PROVIDED MATERIAL
╭──

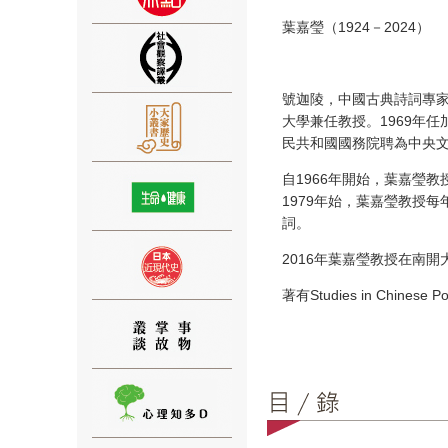
葉嘉瑩（1924－2024）
號迦陵，中國古典詩詞專家
大學兼任教授。1969年任
⑨
民共和國國務院聘為中央
自1966年開始，葉嘉瑩
1979年始，葉嘉瑩教授
詞。
2016年葉嘉瑩教授在南
⑩
著有Studies in Ch
⑪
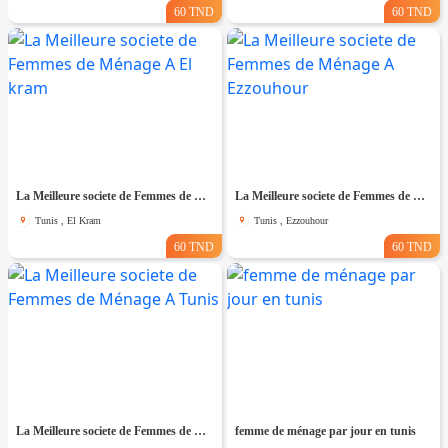
60 TND
60 TND
La Meilleure societe de Femmes de Ménage A El kram
La Meilleure societe de Femmes de Ménage A Ezzouhour
Tunis , El Kram
Tunis , Ezzouhour
60 TND
60 TND
La Meilleure societe de Femmes de Ménage A Tunis
femme de ménage par jour en tunis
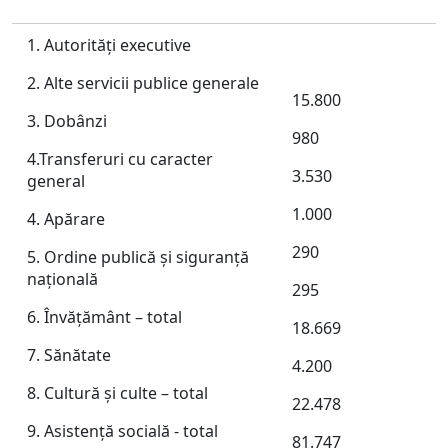
1. Autorităţi executive
2. Alte servicii publice generale
15.800
3. Dobânzi
980
4.Transferuri cu caracter
3.530
general
1.000
4. Apărare
290
5. Ordine publică şi siguranţă
naţională
295
6. Învăţământ – total
18.669
7. Sănătate
4.200
8. Cultură şi culte – total
22.478
9. Asistenţă socială - total
81.747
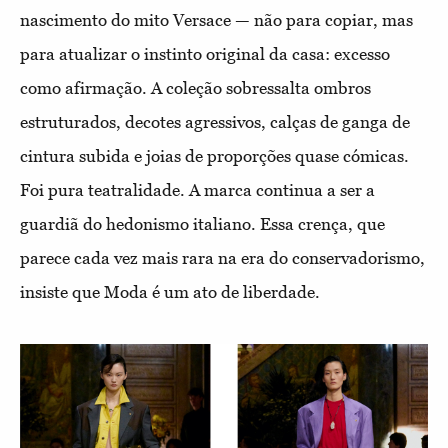
nascimento do mito Versace — não para copiar, mas
para atualizar o instinto original da casa: excesso
como afirmação. A coleção sobressalta ombros
estruturados, decotes agressivos, calças de ganga de
cintura subida e joias de proporções quase cómicas.
Foi pura teatralidade. A marca continua a ser a
guardiã do hedonismo italiano. Essa crença, que
parece cada vez mais rara na era do conservadorismo,
insiste que Moda é um ato de liberdade.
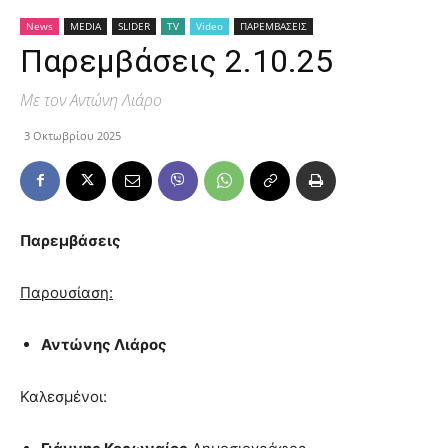
News
MEDIA
SLIDER
TV
Video
ΠΑΡΕΜΒΑΣΕΙΣ
Παρεμβάσεις 2.10.25
Με τον Αντώνη Λιάρο
3 Οκτωβρίου 2025
Παρεμβάσεις
Παρουσίαση:
Αντώνης Λιάρος
Καλεσμένοι:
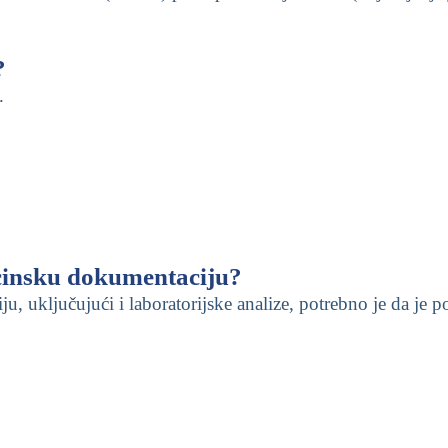
?
.
cinsku dokumentaciju?
 uključujući i laboratorijske analize, potrebno je da je p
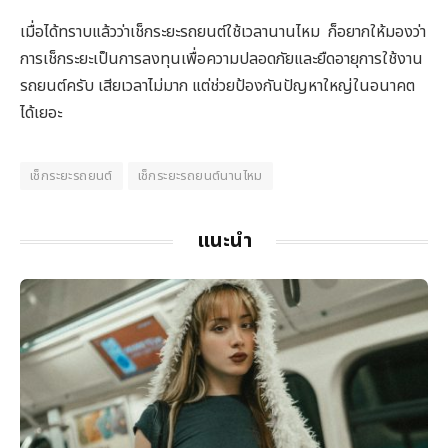
เมื่อได้ทราบแล้วว่าเช็กระยะรถยนต์ใช้เวลานานไหม ก็อยากให้มองว่า
การเช็กระยะเป็นการลงทุนเพื่อความปลอดภัยและยืดอายุการใช้งาน
รถยนต์ครับ เสียเวลาไม่มาก แต่ช่วยป้องกันปัญหาใหญ่ในอนาคต
ได้เยอะ
เช็กระยะรถยนต์
เช็กระยะรถยนต์นานไหม
แนะนำ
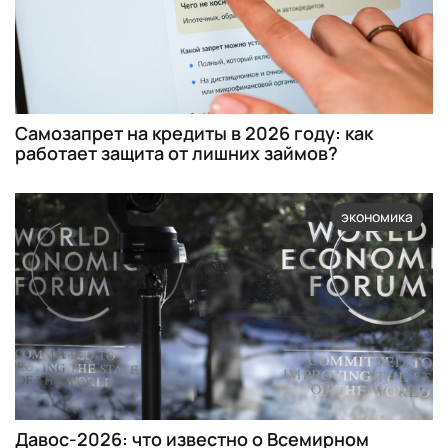
Самозапрет на кредиты в 2026 году: как
работает защита от лишних займов?
экономика
Давос-2026: что известно о Всемирном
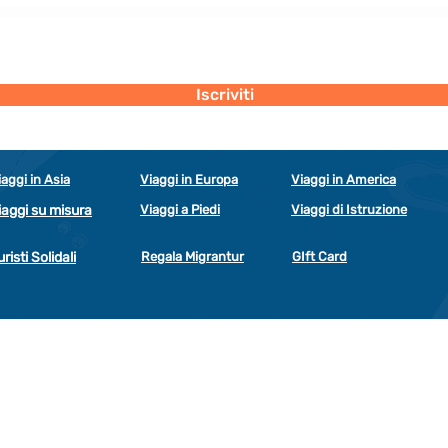
Dichiaro di concedere i consenso al trattamento dei miei dati personali
secondo la regolamentazione indicata nel documento di PRIVACY POLICY
indicato al seguente documento.
Visualizza termini d'uso
Iscriviti
iaggi in Asia
Viaggi in Europa
Viaggi in America
iaggi su misura
Viaggi a Piedi
Viaggi di Istruzione
uristi Solidali
Regala Migrantur
GIft Card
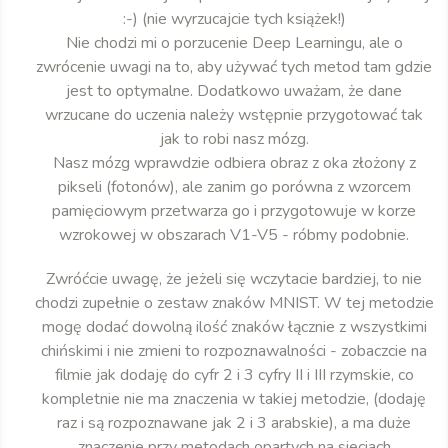
:-) (nie wyrzucajcie tych książek!)
Nie chodzi mi o porzucenie Deep Learningu, ale o
zwrócenie uwagi na to, aby używać tych metod tam gdzie
jest to optymalne. Dodatkowo uważam, że dane
wrzucane do uczenia należy wstępnie przygotować tak
jak to robi nasz mózg.
Nasz mózg wprawdzie odbiera obraz z oka złożony z
pikseli (fotonów), ale zanim go porówna z wzorcem
pamięciowym przetwarza go i przygotowuje w korze
wzrokowej w obszarach V1-V5 - róbmy podobnie.
Zwróćcie uwagę, że jeżeli się wczytacie bardziej, to nie
chodzi zupełnie o zestaw znaków MNIST. W tej metodzie
mogę dodać dowolną ilość znaków łącznie z wszystkimi
chińskimi i nie zmieni to rozpoznawalności - zobaczcie na
filmie jak dodaję do cyfr 2 i 3 cyfry II i III rzymskie, co
kompletnie nie ma znaczenia w takiej metodzie, (dodaję
raz i są rozpoznawane jak 2 i 3 arabskie), a ma duże
znaczenie przy metodach opartych na sieciach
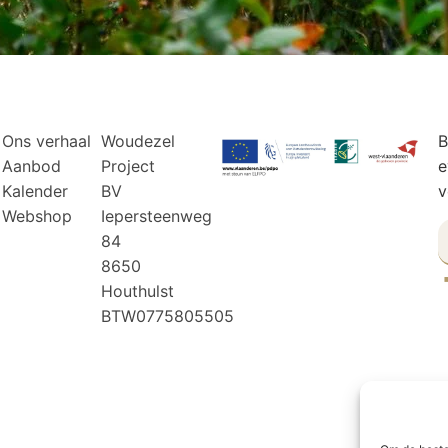
Ons verhaal
Woudezel
B
Aanbod
Project
e
Kalender
BV
v
Webshop
Iepersteenweg
84
8650
Houthulst
BTW0775805505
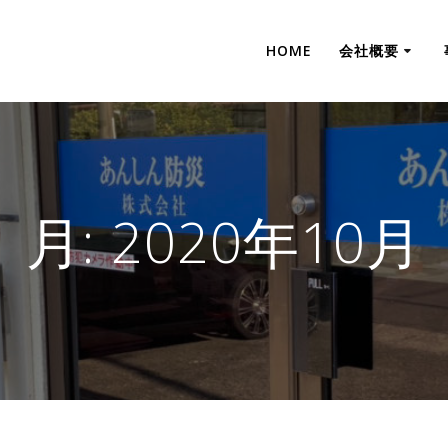
HOME
会社概要
月:
2020年10月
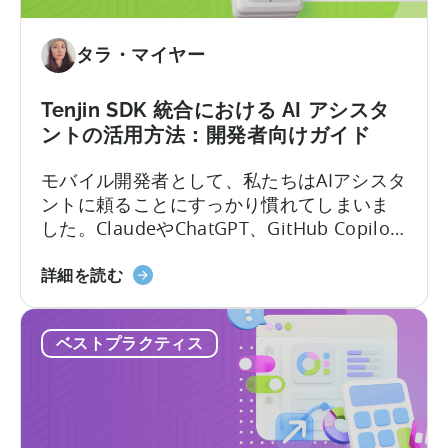
タラ・マイヤー
Tenjin SDK 統合における AI アシスタ
ントの活用方法：開発者向けガイド
モバイル開発者として、私たちはAIアシスタ
ントに頼ることにすっかり慣れてしまいま
した。ClaudeやChatGPT、GitHub Copilot
を開き、作りたいものを説明すれば、数秒
「Tenjin
のうちに動作するコードが手に入ります。
詳細を読む
SDK
しかし、その利便性には「幻覚」という隠
統
れた代償が伴います。 問題はここにありま
ベストプラクティス
合
す。LLMにモバイルSDKの統合を依頼する
に
と、あなたは…….
お
け
る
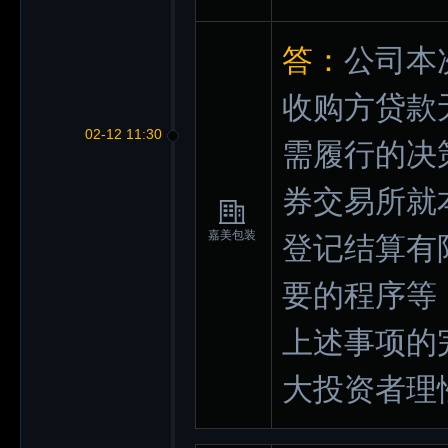
答：
公司本
收购方贷款
02-12 11:30
需履行的决
券交易所就
嘉美包装
登记结算有
要的程序等
上述事项的
大投资者理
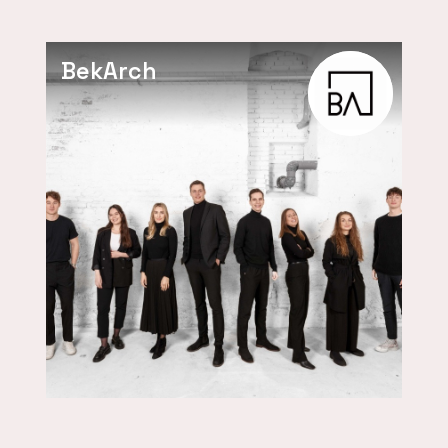
BekArch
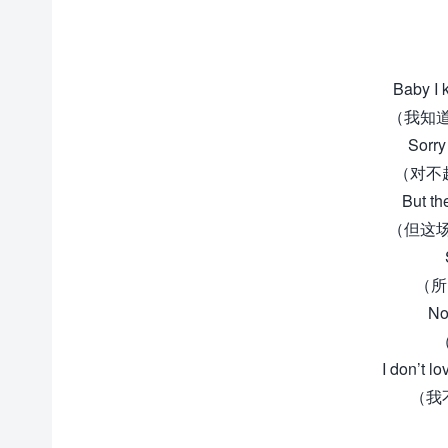
Baby I 
（我知
Sorry 
（对不
But th
（但这
（所
No
I don’t l
（我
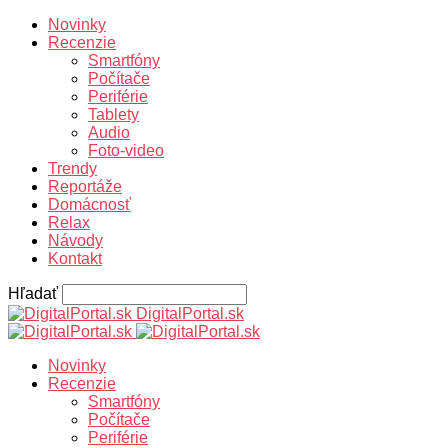
Novinky
Recenzie
Smartfóny
Počítače
Periférie
Tablety
Audio
Foto-video
Trendy
Reportáže
Domácnosť
Relax
Návody
Kontakt
Hľadať
DigitalPortal.sk
Novinky
Recenzie
Smartfóny
Počítače
Periférie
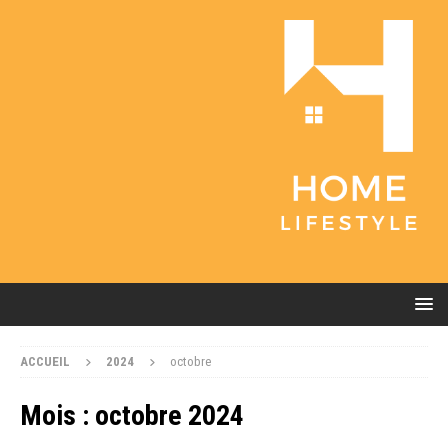
ACCUEIL
2024
octobre
Mois :
octobre 2024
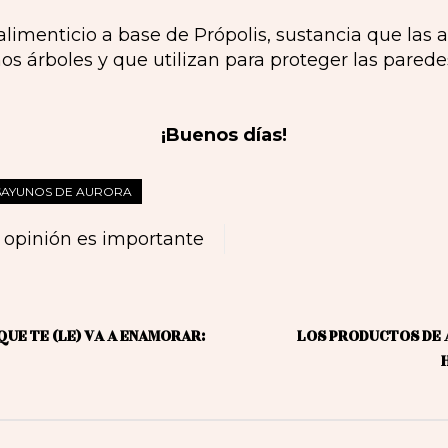
imenticio a base de Própolis, sustancia que las a
s árboles y que utilizan para proteger las parede
¡Buenos días!
SAYUNOS DE AURORA
 opinión es importante
UE TE (LE) VA A ENAMORAR:
LOS PRODUCTOS DE 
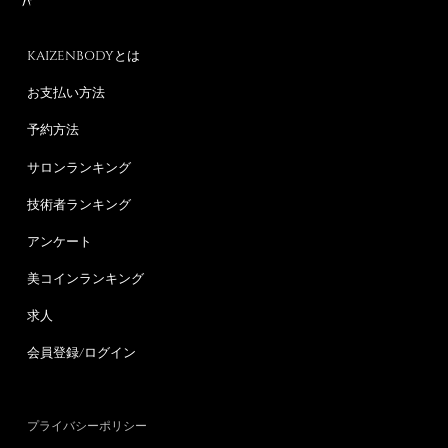
KAIZENBODYとは
お支払い方法
予約方法
サロンランキング
技術者ランキング
アンケート
美コインランキング
求人
会員登録/ログイン
プライバシーポリシー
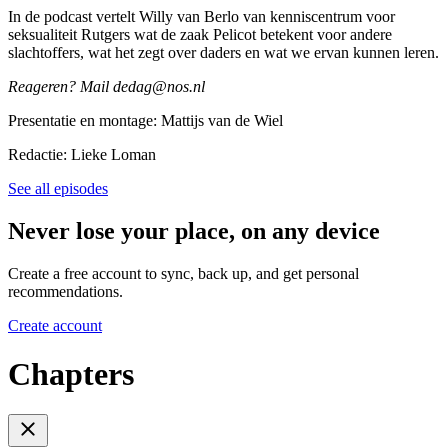
In de podcast vertelt Willy van Berlo van kenniscentrum voor
seksualiteit Rutgers wat de zaak Pelicot betekent voor andere
slachtoffers, wat het zegt over daders en wat we ervan kunnen leren.
Reageren? Mail dedag@nos.nl
Presentatie en montage: Mattijs van de Wiel
Redactie: Lieke Loman
See all episodes
Never lose your place, on any device
Create a free account to sync, back up, and get personal
recommendations.
Create account
Chapters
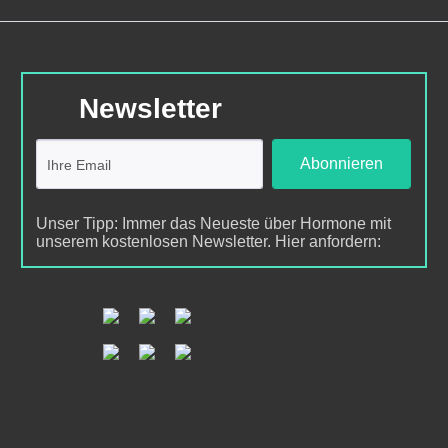
Newsletter
Abonnieren
Unser Tipp: Immer das Neueste über Hormone mit
unserem kostenlosen Newsletter. Hier anfordern:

╰──

Give back all the material exactly, with no pictures.

葉嘉瑩（1924－2024）
號迦陵，中國古典詩詞專家
大學兼任教授。1969年任
⑨
民共和國國務院聘為中央
自1966年開始，葉嘉瑩
1979年始，葉嘉瑩教授
詞。
2016年葉嘉瑩教授在南
⑩
著有Studies in Ch
⑪
60 TND
60 TND
La Meilleure societe de Femmes de Ménage A El kram
La Meilleure societe de Femmes de Ménage A Ezzouhour
Tunis , El Kram
Tunis , Ezzouhour
60 TND
60 TND
La Meilleure societe de Femmes de Ménage A Tunis
femme de ménage par jour en tunis
1. Autorităţi executive
2. Alte servicii publice generale
15.800
3. Dobânzi
980
4.Transferuri cu caracter
3.530
general
1.000
4. Apărare
290
5. Ordine publică şi siguranţă
naţională
295
6. Învăţământ – total
18.669
7. Sănătate
4.200
8. Cultură şi culte – total
22.478
9. Asistenţă socială - total
81.747
nascimento do mito Versace — não para copiar, mas
para atualizar o instinto original da casa: excesso
como afirmação. A coleção sobressalta ombros
estruturados, decotes agressivos, calças de ganga de
cintura subida e joias de proporções quase cómicas.
Foi pura teatralidade. A marca continua a ser a
guardiã do hedonismo italiano. Essa crença, que
parece cada vez mais rara na era do conservadorismo,
insiste que Moda é um ato de liberdade.
News
MEDIA
SLIDER
TV
Video
ΠΑΡΕΜΒΑΣΕΙΣ
Παρεμβάσεις 2.10.25
Με τον Αντώνη Λιάρο
3 Οκτωβρίου 2025
Παρεμβάσεις
Παρουσίαση:
Αντώνης Λιάρος
Καλεσμένοι:
?
.
cinsku dokumentaciju?
 uključujući i laboratorijske analize, potrebno je da je p
เมื่อได้ทราบแล้วว่าเช็กระยะรถยนต์ใช้เวลานานไหม ก็อยากให้มองว่า
การเช็กระยะเป็นการลงทุนเพื่อความปลอดภัยและยืดอายุการใช้งาน
รถยนต์ครับ เสียเวลาไม่มาก แต่ช่วยป้องกันปัญหาใหญ่ในอนาคต
ได้เยอะ
เช็กระยะรถยนต์
เช็กระยะรถยนต์นานไหม
แนะนำ
Самозапрет на кредиты в 2026 году: как
работает защита от лишних займов?
экономика
Давос-2026: что известно о Всемирном
Dichiaro di concedere i consenso al trattamento dei miei dati personali
secondo la regolamentazione indicata nel documento di PRIVACY POLICY
indicato al seguente documento.
Visualizza termini d'uso
Iscriviti
iaggi in Asia
Viaggi in Europa
Viaggi in America
iaggi su misura
Viaggi a Piedi
Viaggi di Istruzione
uristi Solidali
Regala Migrantur
GIft Card
:-) (nie wyrzucajcie tych książek!)
Nie chodzi mi o porzucenie Deep Learningu, ale o
zwrócenie uwagi na to, aby używać tych metod tam gdzie
jest to optymalne. Dodatkowo uważam, że dane
wrzucane do uczenia należy wstępnie przygotować tak
jak to robi nasz mózg.
Nasz mózg wprawdzie odbiera obraz z oka złożony z
pikseli (fotonów), ale zanim go porówna z wzorcem
pamięciowym przetwarza go i przygotowuje w korze
wzrokowej w obszarach V1-V5 - róbmy podobnie.
Zwróćcie uwagę, że jeżeli się wczytacie bardziej, to nie
chodzi zupełnie o zestaw znaków MNIST. W tej metodzie
mogę dodać dowolną ilość znaków łącznie z wszystkimi
chińskimi i nie zmieni to rozpoznawalności - zobaczcie na
filmie jak dodaję do cyfr 2 i 3 cyfry II i III rzymskie, co
kompletnie nie ma znaczenia w takiej metodzie, (dodaję
raz i są rozpoznawane jak 2 i 3 arabskie), a ma duże
znaczenie przy metodach opartych na sieciach
Ons verhaal
Woudezel
B
Aanbod
Project
e
Kalender
BV
v
Webshop
Iepersteenweg
84
8650
Houthulst
BTW0775805505
HOME
会社概要
月:
2020年10月
タラ・マイヤー
Tenjin SDK 統合における AI アシスタ
ントの活用方法：開発者向けガイド
モバイル開発者として、私たちはAIアシスタ
ントに頼ることにすっかり慣れてしまいま
した。ClaudeやChatGPT、GitHub Copilot
を開き、作りたいものを説明すれば、数秒
「Tenjin
のうちに動作するコードが手に入ります。
詳細を読む
SDK
しかし、その利便性には「幻覚」という隠
統
れた代償が伴います。 問題はここにありま
ベストプラクティス
合
す。LLMにモバイルSDKの統合を依頼する
に
と、あなたは…….
お
け
る
答：
公司本
收购方贷款
02-12 11:30
需履行的决
券交易所就
嘉美包装
登记结算有
要的程序等
上述事项的
大投资者理
BekArch
Baby I 
（我知
Sorry 
（对不
But th
（但这
（所
No
I don’t l
（我
Novinky
Recenzie
Smartfóny
Počítače
Periférie
Tablety
Audio
Foto-video
Trendy
Reportáže
Domácnosť
Relax
Návody
Kontakt
Hľadať
DigitalPortal.sk
Novinky
Recenzie
Smartfóny
Počítače
Periférie
ACCUEIL
2024
octobre
Mois :
octobre 2024
imenticio a base de Própolis, sustancia que las a
s árboles y que utilizan para proteger las parede
¡Buenos días!
SAYUNOS DE AURORA
 opinión es importante
UE TE (LE) VA A ENAMORAR:
LOS PRODUCTOS DE 
KAIZENBODYとは
お支払い方法
予約方法
サロンランキング
技術者ランキング
アンケート
美コインランキング
求人
会員登録/ログイン
プライバシーポリシー
In de podcast vertelt Willy van Berlo van kenniscentrum voor
seksualiteit Rutgers wat de zaak Pelicot betekent voor andere
slachtoffers, wat het zegt over daders en wat we ervan kunnen leren.
Reageren? Mail dedag@nos.nl
Presentatie en montage: Mattijs van de Wiel
Redactie: Lieke Loman
See all episodes
Never lose your place, on any device
Create a free account to sync, back up, and get personal
recommendations.
Create account
Chapters
Newsletter
Abonnieren
Unser Tipp: Immer das Neueste über Hormone mit
unserem kostenlosen Newsletter. Hier anfordern:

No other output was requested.